*What this task involves*: In the entries below, the lines from the one with "44: (461, 95)" through the one with "101: (520, 283)" are to be copied exactly; both ends count.

*Pixel coordinate tracking data*:

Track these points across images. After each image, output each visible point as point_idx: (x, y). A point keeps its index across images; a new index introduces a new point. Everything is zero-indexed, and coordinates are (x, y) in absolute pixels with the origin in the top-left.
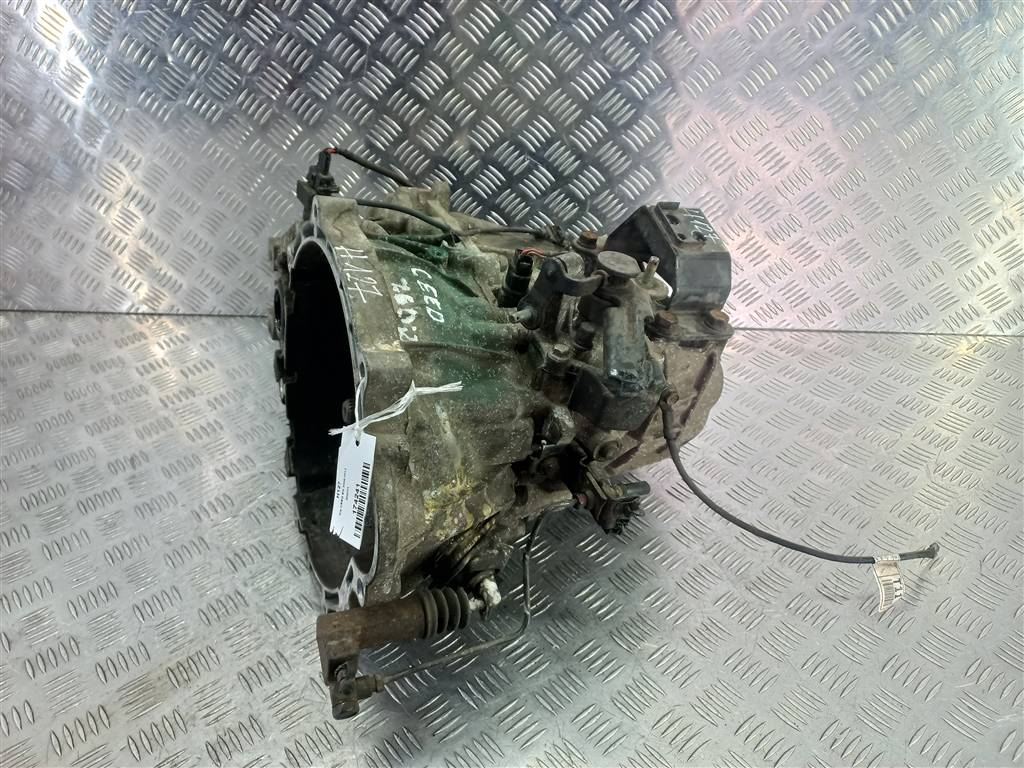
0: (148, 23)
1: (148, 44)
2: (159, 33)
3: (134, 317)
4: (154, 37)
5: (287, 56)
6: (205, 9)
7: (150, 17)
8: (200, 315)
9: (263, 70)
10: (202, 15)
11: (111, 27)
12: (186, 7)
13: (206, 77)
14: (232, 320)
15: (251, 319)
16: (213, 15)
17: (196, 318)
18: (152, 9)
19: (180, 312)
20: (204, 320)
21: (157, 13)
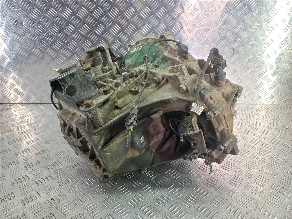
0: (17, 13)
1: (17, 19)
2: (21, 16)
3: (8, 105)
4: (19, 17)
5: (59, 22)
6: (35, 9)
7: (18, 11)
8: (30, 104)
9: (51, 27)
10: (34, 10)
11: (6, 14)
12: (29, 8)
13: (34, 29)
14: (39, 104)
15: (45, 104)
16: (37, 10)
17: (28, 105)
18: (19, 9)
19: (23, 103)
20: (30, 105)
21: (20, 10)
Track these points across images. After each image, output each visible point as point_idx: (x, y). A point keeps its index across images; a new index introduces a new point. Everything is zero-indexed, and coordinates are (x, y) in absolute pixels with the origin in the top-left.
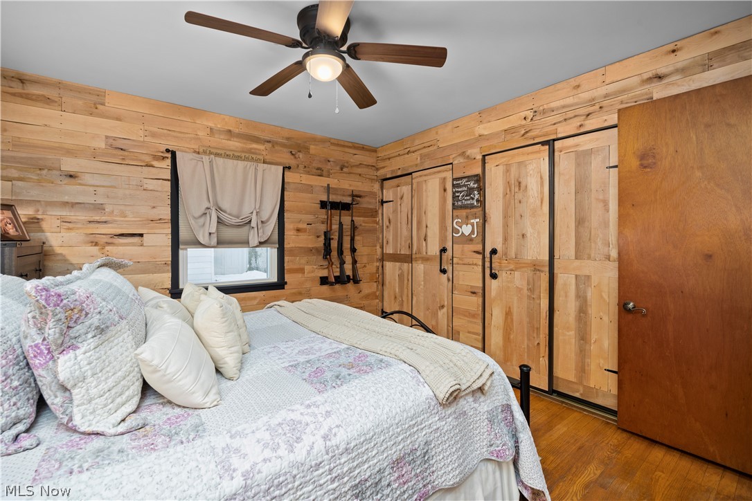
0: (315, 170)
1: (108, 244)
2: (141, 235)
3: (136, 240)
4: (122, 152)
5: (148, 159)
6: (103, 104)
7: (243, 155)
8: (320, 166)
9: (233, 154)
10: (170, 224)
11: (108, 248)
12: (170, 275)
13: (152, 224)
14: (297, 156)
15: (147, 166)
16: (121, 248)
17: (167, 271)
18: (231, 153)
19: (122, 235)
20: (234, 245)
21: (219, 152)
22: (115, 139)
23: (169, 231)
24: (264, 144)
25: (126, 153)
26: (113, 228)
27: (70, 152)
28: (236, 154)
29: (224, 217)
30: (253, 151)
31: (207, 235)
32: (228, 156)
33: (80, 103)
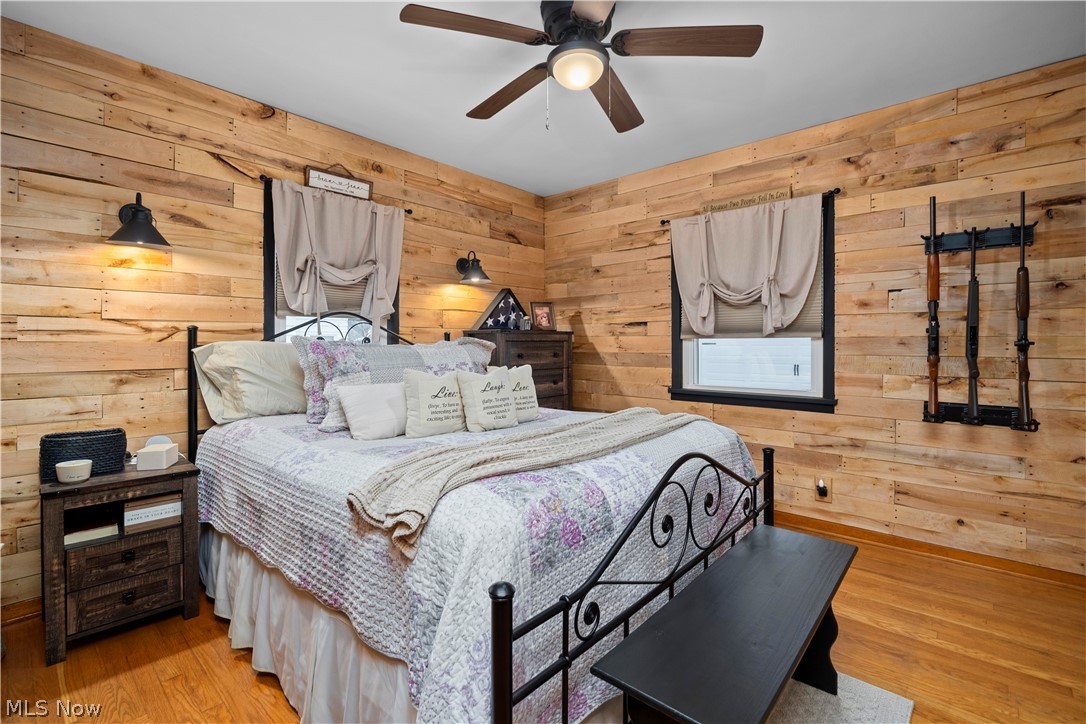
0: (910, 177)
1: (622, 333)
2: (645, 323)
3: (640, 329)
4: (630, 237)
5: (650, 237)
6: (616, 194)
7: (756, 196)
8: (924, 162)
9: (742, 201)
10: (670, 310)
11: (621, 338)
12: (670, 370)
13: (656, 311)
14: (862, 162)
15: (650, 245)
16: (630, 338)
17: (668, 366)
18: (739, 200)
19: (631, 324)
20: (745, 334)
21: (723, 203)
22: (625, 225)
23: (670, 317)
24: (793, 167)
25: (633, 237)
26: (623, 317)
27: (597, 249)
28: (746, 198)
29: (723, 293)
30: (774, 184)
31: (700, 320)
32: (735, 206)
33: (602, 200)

==

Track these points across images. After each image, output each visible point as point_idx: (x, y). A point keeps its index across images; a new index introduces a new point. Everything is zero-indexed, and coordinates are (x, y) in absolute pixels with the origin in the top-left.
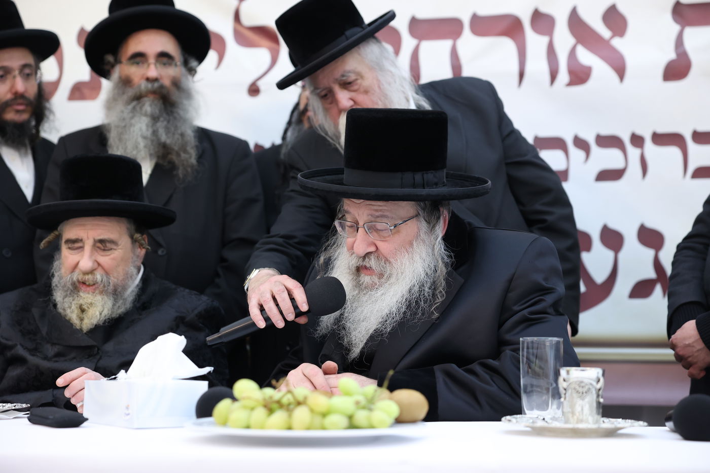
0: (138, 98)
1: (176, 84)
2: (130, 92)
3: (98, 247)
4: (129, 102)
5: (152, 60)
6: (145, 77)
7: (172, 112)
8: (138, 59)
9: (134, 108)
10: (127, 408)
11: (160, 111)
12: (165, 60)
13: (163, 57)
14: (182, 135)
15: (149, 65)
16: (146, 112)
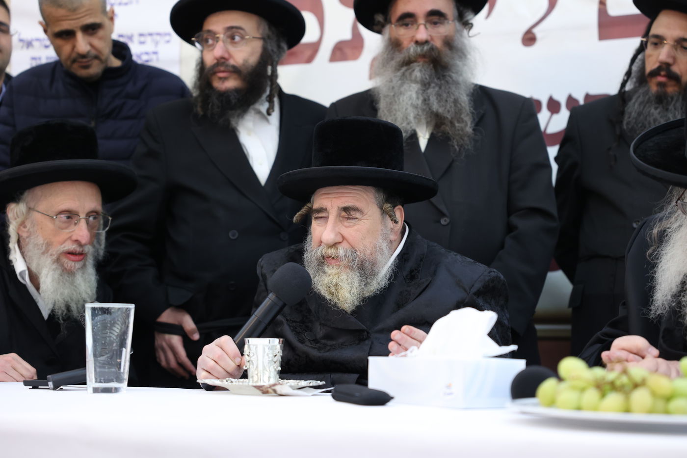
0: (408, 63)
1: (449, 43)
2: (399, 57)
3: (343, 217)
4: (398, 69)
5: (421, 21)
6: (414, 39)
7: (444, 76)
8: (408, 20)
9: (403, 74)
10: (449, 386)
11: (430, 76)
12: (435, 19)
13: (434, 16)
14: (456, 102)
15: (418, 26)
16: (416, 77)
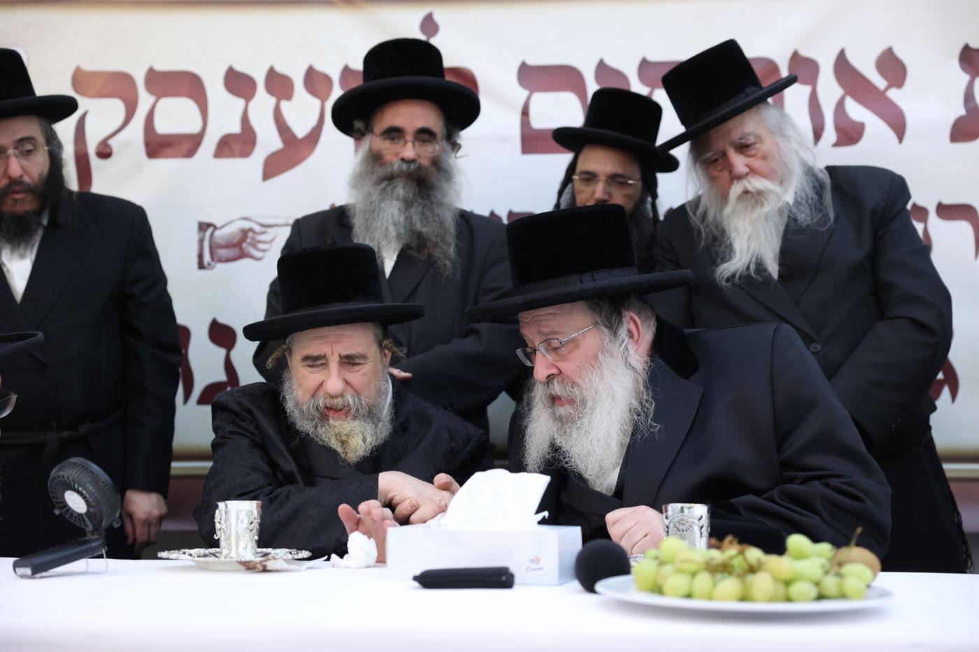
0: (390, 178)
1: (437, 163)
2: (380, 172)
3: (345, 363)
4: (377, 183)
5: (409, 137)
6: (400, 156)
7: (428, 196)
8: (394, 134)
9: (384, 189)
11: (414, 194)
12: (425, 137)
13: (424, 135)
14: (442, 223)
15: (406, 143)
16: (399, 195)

--

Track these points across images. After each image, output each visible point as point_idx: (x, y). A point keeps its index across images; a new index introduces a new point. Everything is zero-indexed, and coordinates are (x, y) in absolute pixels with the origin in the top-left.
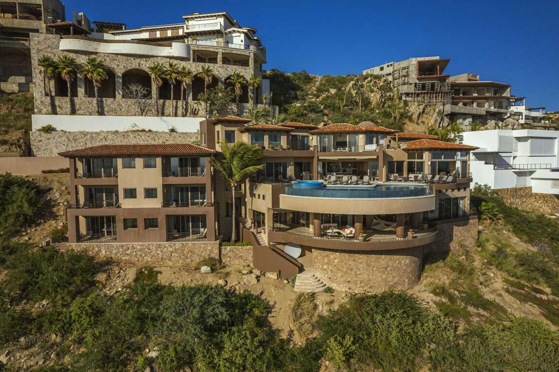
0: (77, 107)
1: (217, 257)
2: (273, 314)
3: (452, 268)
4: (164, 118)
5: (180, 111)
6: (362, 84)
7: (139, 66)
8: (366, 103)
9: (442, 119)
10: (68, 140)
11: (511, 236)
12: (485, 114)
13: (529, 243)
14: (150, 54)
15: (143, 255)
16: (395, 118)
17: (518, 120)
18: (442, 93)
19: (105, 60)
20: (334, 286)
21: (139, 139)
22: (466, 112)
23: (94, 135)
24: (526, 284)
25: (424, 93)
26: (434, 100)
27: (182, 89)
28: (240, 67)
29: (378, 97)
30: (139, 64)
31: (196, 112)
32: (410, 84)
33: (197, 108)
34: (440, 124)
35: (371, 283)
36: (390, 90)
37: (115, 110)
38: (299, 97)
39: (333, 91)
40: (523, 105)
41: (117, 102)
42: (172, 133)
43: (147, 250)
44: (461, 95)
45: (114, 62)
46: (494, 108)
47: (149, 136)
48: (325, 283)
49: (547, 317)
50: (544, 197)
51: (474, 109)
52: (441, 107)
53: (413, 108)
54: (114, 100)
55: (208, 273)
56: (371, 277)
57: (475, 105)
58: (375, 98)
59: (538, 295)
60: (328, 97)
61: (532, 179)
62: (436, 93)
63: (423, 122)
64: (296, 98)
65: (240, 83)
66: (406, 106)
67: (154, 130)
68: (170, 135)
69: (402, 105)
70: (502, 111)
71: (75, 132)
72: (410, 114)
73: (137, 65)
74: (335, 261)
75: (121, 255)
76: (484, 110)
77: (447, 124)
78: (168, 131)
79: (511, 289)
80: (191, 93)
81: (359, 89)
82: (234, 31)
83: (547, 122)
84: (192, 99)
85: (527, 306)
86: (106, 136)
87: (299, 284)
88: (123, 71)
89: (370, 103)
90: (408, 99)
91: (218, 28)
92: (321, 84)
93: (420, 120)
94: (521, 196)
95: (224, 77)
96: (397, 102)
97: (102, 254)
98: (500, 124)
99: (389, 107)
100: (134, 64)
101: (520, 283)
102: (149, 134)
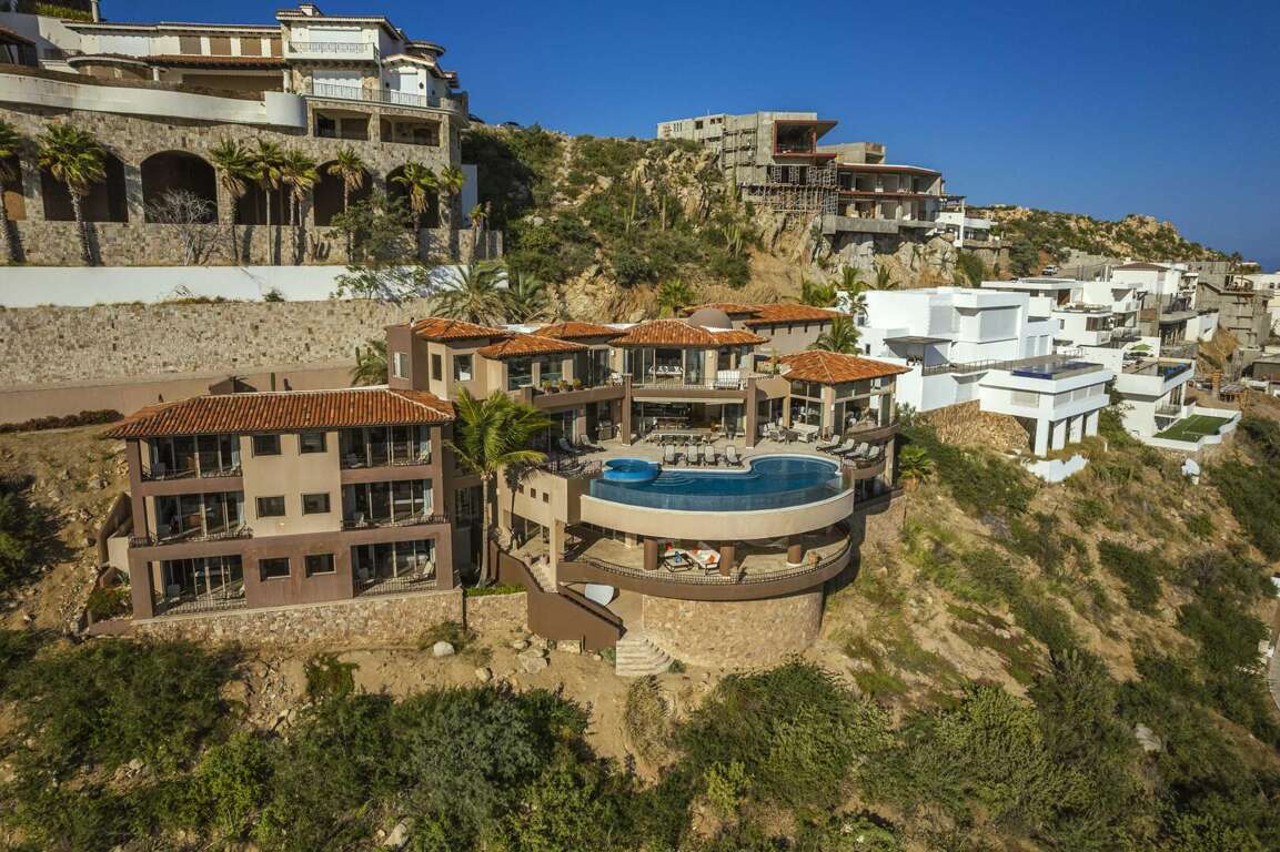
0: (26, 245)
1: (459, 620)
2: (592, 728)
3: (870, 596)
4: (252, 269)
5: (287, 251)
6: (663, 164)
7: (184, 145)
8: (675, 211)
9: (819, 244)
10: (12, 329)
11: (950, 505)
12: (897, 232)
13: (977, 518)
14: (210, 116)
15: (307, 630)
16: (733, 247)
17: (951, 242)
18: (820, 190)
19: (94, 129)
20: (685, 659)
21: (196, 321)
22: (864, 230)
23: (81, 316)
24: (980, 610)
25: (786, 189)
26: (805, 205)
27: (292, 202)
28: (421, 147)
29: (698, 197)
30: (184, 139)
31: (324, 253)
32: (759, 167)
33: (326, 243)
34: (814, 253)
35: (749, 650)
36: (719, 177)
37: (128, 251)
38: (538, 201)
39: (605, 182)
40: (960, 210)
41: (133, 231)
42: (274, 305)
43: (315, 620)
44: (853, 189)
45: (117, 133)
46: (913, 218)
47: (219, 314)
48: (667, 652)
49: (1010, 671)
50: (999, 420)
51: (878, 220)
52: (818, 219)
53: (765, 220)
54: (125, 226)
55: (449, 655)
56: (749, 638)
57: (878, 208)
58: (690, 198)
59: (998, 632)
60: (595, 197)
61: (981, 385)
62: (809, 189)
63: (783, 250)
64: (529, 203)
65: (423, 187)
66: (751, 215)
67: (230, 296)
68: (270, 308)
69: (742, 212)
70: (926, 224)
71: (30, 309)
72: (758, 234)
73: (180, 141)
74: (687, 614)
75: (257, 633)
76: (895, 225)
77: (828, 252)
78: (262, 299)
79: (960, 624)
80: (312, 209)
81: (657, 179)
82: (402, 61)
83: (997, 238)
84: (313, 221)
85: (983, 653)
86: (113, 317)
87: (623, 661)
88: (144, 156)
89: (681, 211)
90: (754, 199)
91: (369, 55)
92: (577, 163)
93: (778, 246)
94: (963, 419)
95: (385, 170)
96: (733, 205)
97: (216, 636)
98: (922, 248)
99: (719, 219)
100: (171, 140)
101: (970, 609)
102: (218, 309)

*Task result*:
44: (461, 95)
45: (114, 62)
46: (494, 108)
47: (149, 136)
48: (325, 283)
49: (547, 317)
50: (544, 197)
51: (474, 109)
52: (441, 107)
53: (413, 108)
54: (114, 100)
55: (208, 273)
56: (371, 277)
57: (475, 105)
58: (375, 98)
59: (538, 295)
60: (328, 97)
61: (532, 179)
62: (436, 93)
63: (423, 122)
64: (296, 98)
65: (240, 83)
66: (406, 106)
67: (154, 130)
68: (170, 135)
69: (402, 105)
70: (502, 111)
71: (75, 132)
72: (410, 114)
73: (137, 65)
74: (335, 261)
75: (121, 255)
76: (484, 110)
77: (447, 124)
78: (168, 131)
79: (511, 289)
80: (191, 93)
81: (359, 89)
82: (234, 31)
83: (547, 122)
84: (192, 99)
85: (527, 306)
86: (106, 136)
87: (299, 284)
88: (123, 71)
89: (370, 103)
90: (408, 99)
91: (218, 28)
92: (321, 84)
93: (420, 120)
94: (521, 196)
95: (224, 77)
96: (397, 102)
97: (102, 254)
98: (500, 124)
99: (389, 107)
100: (134, 64)
101: (520, 283)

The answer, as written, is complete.